# [Work item]
Please reproduce, exactly and with nothing else, every line from the one containing "参学弟子程普觉丁　坚　顾　觉通女弟子朱氏妙慧共舍宝钞伍两。" through the last line of the records below.

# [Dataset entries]
────────
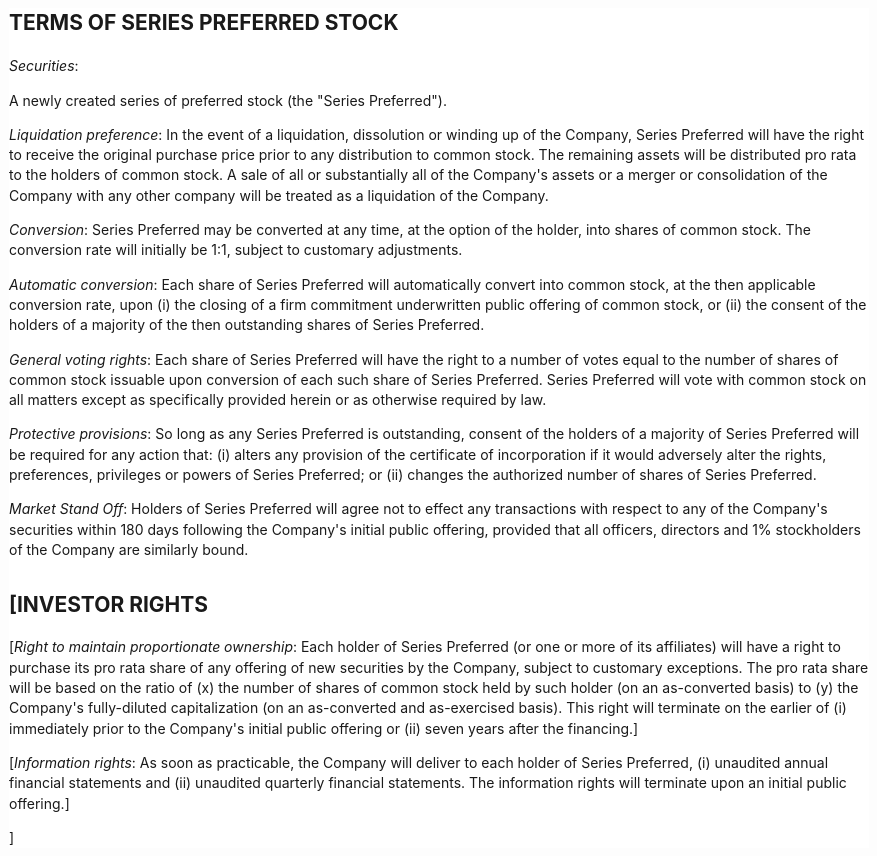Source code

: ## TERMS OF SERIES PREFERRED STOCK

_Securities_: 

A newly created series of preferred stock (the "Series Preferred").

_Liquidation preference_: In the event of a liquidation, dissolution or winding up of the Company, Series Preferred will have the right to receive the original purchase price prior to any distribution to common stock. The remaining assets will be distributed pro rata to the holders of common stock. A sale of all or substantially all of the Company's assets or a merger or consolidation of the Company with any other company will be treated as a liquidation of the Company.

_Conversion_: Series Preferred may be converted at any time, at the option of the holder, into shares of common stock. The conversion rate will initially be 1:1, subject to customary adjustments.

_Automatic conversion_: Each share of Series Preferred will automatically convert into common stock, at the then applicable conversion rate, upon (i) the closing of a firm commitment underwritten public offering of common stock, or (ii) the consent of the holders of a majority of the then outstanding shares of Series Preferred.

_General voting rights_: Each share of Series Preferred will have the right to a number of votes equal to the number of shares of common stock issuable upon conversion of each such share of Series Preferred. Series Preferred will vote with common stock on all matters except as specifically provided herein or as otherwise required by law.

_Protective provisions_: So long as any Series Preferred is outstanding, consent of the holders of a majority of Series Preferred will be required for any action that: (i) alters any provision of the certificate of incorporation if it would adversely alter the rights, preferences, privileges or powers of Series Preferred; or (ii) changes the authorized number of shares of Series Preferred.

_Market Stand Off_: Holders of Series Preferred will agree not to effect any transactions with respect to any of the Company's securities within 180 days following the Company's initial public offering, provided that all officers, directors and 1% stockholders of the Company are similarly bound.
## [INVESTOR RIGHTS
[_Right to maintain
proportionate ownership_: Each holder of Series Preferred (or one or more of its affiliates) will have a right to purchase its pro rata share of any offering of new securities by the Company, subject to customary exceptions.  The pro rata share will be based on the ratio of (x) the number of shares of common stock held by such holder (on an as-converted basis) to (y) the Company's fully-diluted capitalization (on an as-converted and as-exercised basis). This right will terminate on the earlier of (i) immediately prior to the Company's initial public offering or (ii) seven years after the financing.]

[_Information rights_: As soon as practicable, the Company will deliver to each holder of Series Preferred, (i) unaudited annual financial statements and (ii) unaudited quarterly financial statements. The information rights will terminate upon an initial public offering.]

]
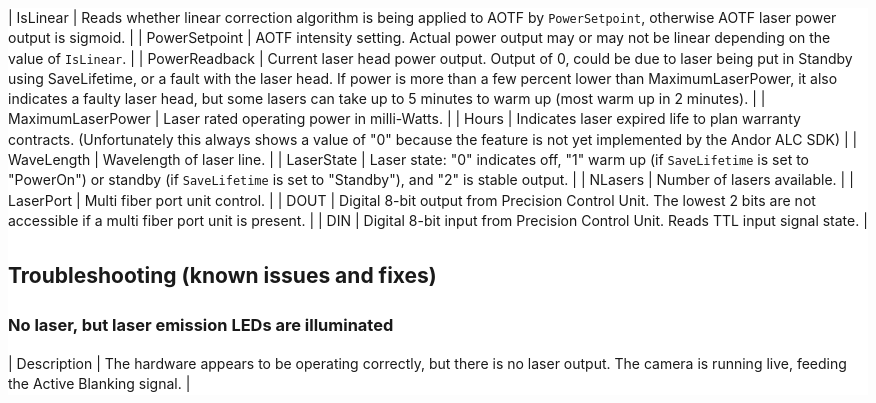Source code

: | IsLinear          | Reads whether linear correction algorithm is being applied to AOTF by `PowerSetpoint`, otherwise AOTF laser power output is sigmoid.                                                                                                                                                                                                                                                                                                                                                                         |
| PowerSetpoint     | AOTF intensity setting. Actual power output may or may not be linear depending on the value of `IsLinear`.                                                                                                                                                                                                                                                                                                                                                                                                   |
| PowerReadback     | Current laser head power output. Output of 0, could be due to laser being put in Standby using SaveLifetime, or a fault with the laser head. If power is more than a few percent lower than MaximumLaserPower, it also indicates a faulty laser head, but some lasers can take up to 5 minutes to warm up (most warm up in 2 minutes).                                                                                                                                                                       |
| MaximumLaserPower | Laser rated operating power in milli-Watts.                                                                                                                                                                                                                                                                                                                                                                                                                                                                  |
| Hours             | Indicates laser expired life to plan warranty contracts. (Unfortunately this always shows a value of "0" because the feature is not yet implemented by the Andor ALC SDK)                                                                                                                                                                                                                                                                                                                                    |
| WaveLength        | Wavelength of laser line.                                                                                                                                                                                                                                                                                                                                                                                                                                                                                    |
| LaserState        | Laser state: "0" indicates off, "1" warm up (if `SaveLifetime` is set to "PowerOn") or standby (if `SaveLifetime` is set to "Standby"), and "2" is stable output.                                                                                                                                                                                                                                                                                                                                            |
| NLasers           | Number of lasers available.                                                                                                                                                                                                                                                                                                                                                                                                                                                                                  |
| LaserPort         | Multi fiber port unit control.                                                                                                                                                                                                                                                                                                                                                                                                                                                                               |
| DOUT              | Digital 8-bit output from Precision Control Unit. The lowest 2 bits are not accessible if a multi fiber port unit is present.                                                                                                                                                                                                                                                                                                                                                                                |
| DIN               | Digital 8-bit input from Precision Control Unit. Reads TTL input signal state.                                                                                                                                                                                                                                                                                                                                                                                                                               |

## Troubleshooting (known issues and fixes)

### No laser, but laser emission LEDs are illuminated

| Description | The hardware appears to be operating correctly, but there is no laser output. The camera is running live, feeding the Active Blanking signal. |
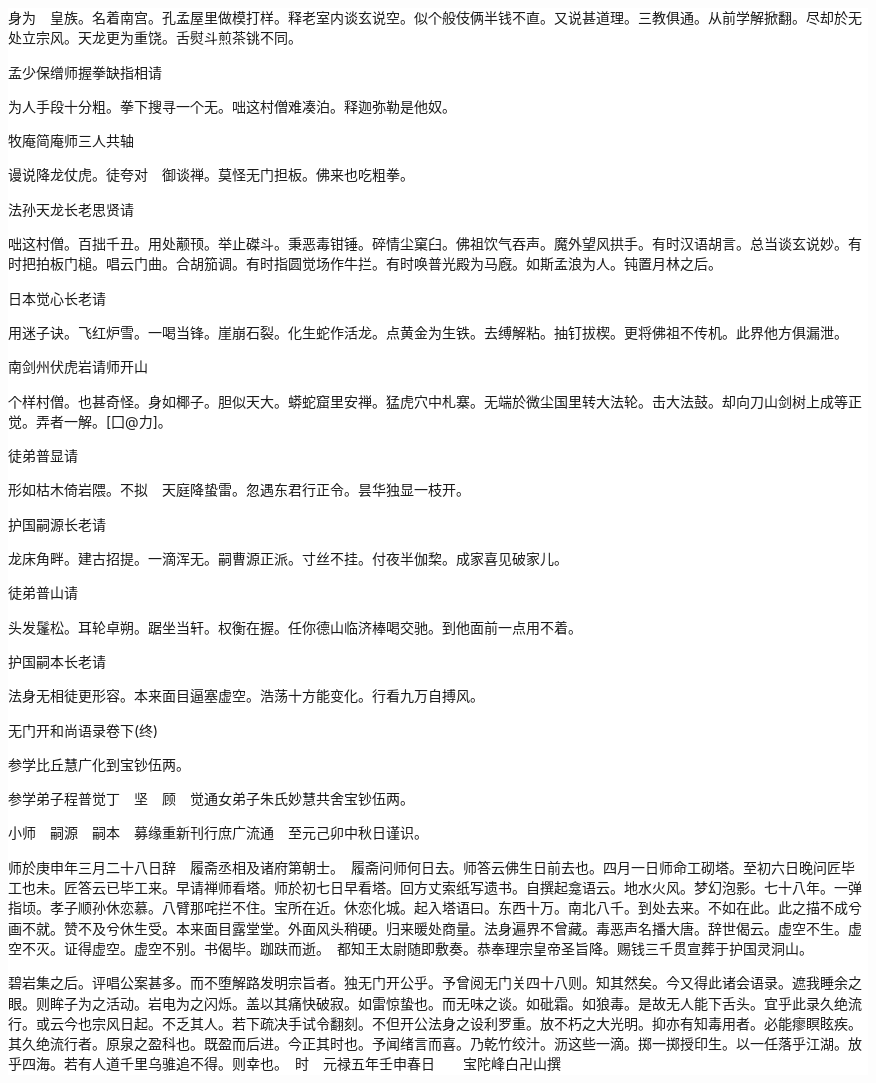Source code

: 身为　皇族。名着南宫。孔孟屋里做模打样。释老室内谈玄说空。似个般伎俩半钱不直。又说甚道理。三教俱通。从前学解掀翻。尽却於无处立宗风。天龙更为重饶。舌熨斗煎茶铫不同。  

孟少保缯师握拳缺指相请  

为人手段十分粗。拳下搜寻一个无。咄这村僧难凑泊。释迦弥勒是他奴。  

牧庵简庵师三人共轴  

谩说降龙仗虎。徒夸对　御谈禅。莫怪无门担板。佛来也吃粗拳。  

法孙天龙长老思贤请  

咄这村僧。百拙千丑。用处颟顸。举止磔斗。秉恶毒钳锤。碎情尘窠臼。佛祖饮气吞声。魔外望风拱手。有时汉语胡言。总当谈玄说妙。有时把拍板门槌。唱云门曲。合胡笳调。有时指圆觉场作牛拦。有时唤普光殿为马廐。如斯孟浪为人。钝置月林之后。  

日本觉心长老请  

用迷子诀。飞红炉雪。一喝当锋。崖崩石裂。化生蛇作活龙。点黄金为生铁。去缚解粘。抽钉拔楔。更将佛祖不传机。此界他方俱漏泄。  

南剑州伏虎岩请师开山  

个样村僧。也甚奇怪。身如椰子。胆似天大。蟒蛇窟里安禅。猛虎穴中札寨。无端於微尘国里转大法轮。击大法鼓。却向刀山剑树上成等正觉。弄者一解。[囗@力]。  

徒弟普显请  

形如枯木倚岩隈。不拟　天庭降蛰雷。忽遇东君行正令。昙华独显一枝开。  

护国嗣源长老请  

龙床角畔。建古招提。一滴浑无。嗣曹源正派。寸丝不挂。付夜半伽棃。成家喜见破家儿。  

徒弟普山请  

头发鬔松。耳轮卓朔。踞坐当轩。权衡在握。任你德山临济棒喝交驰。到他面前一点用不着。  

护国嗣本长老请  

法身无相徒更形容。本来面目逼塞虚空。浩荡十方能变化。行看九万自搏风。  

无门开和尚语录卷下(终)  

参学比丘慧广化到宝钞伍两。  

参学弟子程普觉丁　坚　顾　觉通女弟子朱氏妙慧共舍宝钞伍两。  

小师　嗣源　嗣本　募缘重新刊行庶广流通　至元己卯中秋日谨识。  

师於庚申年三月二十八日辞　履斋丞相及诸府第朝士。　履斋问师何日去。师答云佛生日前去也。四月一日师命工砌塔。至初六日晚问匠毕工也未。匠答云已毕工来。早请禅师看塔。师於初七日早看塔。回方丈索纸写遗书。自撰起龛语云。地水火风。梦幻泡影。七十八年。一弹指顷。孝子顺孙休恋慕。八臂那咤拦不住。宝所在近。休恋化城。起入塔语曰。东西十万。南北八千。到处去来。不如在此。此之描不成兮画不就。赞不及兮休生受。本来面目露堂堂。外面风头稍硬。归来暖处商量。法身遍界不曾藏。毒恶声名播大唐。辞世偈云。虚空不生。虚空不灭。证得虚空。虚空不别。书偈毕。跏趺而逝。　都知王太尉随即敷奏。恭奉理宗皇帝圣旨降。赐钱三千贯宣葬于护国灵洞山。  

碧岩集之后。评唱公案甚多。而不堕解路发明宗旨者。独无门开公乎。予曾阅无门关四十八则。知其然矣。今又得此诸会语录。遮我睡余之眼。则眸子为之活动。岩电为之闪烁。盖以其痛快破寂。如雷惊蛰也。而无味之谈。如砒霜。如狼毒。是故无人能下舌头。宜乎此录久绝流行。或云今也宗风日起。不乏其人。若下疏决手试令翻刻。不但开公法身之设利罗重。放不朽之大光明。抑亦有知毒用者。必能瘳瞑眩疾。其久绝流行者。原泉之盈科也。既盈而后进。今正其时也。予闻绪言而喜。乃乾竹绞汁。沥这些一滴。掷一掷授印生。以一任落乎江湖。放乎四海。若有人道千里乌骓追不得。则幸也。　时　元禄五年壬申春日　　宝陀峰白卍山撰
────────
# [Answer space]
参学弟子程普觉丁　坚　顾　觉通女弟子朱氏妙慧共舍宝钞伍两。  

小师　嗣源　嗣本　募缘重新刊行庶广流通　至元己卯中秋日谨识。  

师於庚申年三月二十八日辞　履斋丞相及诸府第朝士。　履斋问师何日去。师答云佛生日前去也。四月一日师命工砌塔。至初六日晚问匠毕工也未。匠答云已毕工来。早请禅师看塔。师於初七日早看塔。回方丈索纸写遗书。自撰起龛语云。地水火风。梦幻泡影。七十八年。一弹指顷。孝子顺孙休恋慕。八臂那咤拦不住。宝所在近。休恋化城。起入塔语曰。东西十万。南北八千。到处去来。不如在此。此之描不成兮画不就。赞不及兮休生受。本来面目露堂堂。外面风头稍硬。归来暖处商量。法身遍界不曾藏。毒恶声名播大唐。辞世偈云。虚空不生。虚空不灭。证得虚空。虚空不别。书偈毕。跏趺而逝。　都知王太尉随即敷奏。恭奉理宗皇帝圣旨降。赐钱三千贯宣葬于护国灵洞山。  

碧岩集之后。评唱公案甚多。而不堕解路发明宗旨者。独无门开公乎。予曾阅无门关四十八则。知其然矣。今又得此诸会语录。遮我睡余之眼。则眸子为之活动。岩电为之闪烁。盖以其痛快破寂。如雷惊蛰也。而无味之谈。如砒霜。如狼毒。是故无人能下舌头。宜乎此录久绝流行。或云今也宗风日起。不乏其人。若下疏决手试令翻刻。不但开公法身之设利罗重。放不朽之大光明。抑亦有知毒用者。必能瘳瞑眩疾。其久绝流行者。原泉之盈科也。既盈而后进。今正其时也。予闻绪言而喜。乃乾竹绞汁。沥这些一滴。掷一掷授印生。以一任落乎江湖。放乎四海。若有人道千里乌骓追不得。则幸也。　时　元禄五年壬申春日　　宝陀峰白卍山撰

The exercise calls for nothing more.